### WHAT IS BEING ASKED
Please copy out every line in the entries that includes the word "phát".

(Page-level text extractions)
_ _ _ _ _ _ _

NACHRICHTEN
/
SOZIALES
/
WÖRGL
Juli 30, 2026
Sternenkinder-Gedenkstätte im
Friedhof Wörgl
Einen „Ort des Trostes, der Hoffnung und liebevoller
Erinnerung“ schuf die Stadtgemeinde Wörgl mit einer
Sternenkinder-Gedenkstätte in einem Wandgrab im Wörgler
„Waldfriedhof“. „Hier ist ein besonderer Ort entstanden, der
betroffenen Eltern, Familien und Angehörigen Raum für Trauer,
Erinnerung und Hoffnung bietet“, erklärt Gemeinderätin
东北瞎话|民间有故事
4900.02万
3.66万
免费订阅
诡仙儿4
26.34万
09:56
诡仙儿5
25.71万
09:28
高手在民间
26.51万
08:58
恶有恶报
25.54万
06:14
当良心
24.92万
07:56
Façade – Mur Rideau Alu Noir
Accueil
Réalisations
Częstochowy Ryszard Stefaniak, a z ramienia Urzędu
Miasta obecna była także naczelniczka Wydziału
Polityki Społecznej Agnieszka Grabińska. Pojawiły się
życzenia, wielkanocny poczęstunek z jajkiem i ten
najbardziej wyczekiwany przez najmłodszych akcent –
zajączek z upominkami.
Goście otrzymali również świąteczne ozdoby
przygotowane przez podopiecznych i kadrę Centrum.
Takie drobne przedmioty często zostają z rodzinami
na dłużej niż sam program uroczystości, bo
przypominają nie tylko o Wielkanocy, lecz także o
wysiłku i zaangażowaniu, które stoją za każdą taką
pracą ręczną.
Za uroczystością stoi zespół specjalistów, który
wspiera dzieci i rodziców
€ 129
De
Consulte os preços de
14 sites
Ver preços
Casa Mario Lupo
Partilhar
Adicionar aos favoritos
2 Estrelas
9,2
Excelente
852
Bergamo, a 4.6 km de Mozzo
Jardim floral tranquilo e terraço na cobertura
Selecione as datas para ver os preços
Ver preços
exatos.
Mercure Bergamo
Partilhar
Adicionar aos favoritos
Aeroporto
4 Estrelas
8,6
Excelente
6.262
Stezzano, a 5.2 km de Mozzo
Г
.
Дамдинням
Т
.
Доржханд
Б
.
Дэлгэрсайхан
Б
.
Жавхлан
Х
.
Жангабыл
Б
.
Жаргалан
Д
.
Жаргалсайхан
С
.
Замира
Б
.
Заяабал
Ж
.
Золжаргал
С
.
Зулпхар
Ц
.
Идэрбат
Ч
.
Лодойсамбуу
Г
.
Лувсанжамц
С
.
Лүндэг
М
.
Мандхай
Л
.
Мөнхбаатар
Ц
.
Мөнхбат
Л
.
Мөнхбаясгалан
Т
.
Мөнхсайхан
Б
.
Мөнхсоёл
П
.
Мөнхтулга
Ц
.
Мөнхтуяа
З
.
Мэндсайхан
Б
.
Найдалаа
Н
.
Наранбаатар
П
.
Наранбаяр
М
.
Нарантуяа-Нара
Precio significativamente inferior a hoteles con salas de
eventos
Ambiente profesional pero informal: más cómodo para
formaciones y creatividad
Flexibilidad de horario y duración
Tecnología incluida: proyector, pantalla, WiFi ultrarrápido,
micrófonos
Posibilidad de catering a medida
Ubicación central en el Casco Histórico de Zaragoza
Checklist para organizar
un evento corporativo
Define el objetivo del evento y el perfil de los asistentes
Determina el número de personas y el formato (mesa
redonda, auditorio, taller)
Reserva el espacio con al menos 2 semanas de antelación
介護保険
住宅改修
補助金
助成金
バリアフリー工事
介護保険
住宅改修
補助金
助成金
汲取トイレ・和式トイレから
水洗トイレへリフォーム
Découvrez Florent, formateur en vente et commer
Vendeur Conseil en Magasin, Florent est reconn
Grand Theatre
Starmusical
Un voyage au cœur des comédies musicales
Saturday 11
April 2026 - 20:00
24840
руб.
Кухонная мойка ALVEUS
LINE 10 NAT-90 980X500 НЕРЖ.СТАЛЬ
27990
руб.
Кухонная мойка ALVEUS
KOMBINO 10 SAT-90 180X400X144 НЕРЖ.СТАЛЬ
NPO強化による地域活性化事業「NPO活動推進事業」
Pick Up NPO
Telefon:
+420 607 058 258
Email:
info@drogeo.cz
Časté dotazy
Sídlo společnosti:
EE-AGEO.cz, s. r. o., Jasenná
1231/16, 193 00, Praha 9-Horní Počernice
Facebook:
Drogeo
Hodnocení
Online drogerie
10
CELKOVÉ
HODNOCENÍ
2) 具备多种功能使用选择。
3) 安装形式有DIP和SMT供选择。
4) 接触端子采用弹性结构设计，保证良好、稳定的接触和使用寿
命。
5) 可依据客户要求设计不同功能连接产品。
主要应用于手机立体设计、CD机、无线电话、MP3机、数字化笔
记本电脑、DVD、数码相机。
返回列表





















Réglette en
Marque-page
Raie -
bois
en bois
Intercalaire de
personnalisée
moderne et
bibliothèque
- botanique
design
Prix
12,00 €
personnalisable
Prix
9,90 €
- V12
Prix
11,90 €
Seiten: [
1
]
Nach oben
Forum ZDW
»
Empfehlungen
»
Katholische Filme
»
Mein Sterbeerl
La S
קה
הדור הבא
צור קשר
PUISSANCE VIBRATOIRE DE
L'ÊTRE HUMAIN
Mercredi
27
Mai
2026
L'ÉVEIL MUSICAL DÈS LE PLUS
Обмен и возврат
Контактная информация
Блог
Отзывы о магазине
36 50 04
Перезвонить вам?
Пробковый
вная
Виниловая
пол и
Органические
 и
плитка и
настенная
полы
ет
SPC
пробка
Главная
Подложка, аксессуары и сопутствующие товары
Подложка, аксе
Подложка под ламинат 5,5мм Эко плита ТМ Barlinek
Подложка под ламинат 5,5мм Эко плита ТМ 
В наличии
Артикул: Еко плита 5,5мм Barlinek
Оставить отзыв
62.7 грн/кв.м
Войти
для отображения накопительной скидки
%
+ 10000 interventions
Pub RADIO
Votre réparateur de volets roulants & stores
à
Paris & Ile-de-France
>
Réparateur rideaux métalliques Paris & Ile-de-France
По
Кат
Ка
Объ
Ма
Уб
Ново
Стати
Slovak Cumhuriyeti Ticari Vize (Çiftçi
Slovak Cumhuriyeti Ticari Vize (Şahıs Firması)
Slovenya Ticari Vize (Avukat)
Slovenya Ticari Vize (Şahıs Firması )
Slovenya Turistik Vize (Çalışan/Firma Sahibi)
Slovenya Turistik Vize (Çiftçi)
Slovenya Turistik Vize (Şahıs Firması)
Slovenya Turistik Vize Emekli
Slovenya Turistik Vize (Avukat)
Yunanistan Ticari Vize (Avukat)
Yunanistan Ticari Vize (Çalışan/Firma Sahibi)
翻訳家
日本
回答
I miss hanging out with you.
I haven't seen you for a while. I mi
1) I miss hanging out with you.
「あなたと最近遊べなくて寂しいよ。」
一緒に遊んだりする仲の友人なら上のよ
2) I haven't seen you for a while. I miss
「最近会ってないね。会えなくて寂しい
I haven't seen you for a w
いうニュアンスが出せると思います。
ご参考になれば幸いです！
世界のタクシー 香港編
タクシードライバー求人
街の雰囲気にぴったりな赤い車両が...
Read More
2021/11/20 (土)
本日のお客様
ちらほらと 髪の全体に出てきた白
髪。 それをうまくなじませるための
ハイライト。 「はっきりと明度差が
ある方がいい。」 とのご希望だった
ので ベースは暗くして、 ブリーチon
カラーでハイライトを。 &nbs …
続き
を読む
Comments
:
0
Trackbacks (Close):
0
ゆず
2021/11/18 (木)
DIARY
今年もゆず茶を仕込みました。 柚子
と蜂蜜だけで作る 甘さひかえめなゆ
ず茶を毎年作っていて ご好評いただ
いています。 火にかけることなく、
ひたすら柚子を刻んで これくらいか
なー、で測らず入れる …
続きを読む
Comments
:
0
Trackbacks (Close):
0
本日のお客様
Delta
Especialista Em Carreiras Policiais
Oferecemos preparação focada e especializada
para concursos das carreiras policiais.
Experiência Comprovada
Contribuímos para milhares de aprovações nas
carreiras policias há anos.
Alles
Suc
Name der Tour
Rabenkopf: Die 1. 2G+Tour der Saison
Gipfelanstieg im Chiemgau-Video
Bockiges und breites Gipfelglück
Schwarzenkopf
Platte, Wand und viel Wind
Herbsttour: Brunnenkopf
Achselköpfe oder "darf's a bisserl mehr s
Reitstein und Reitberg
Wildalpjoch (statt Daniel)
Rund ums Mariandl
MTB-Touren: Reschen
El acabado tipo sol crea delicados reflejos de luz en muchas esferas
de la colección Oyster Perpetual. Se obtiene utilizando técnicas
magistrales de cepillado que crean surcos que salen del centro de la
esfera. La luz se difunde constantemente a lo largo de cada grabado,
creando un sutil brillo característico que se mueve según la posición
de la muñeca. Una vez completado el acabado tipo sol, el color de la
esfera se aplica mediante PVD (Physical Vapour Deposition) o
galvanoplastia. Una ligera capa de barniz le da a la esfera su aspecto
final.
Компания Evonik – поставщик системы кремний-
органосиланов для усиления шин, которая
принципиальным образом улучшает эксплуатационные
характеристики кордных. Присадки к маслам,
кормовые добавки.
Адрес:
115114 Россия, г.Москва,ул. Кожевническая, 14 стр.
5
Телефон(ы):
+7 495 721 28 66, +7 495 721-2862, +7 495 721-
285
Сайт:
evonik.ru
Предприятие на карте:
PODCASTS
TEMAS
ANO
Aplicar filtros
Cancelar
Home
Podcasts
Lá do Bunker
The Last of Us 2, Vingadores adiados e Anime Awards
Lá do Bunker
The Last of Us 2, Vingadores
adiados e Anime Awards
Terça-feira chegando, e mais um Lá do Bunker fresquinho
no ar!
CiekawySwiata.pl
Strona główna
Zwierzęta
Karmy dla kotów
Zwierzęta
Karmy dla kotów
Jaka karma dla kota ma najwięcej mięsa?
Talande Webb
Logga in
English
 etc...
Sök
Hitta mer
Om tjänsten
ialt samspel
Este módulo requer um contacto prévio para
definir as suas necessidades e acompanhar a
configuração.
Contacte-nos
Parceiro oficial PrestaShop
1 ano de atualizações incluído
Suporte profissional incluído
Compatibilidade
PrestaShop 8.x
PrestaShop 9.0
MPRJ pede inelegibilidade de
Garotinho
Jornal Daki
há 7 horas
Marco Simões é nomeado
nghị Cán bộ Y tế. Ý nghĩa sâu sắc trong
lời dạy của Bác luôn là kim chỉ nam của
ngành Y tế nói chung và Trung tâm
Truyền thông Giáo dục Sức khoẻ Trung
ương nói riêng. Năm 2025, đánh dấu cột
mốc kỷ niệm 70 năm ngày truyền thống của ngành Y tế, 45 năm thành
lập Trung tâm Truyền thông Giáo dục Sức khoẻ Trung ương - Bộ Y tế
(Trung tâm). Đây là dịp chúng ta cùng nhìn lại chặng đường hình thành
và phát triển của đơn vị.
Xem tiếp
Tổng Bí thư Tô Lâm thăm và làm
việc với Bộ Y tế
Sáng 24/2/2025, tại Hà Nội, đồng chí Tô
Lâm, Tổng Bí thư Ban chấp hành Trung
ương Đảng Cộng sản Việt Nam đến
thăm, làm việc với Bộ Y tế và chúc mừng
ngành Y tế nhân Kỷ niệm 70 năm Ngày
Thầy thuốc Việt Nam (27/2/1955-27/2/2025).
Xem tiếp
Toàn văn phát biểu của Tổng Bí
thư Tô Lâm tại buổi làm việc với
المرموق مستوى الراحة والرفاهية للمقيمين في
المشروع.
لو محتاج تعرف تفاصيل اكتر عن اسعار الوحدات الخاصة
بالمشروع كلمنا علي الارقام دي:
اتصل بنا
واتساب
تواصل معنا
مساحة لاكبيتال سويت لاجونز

_ _ _ _ _ _ _

### COMPLETED EXERCISE
và phát triển của đơn vị.
Toàn văn phát biểu của Tổng Bí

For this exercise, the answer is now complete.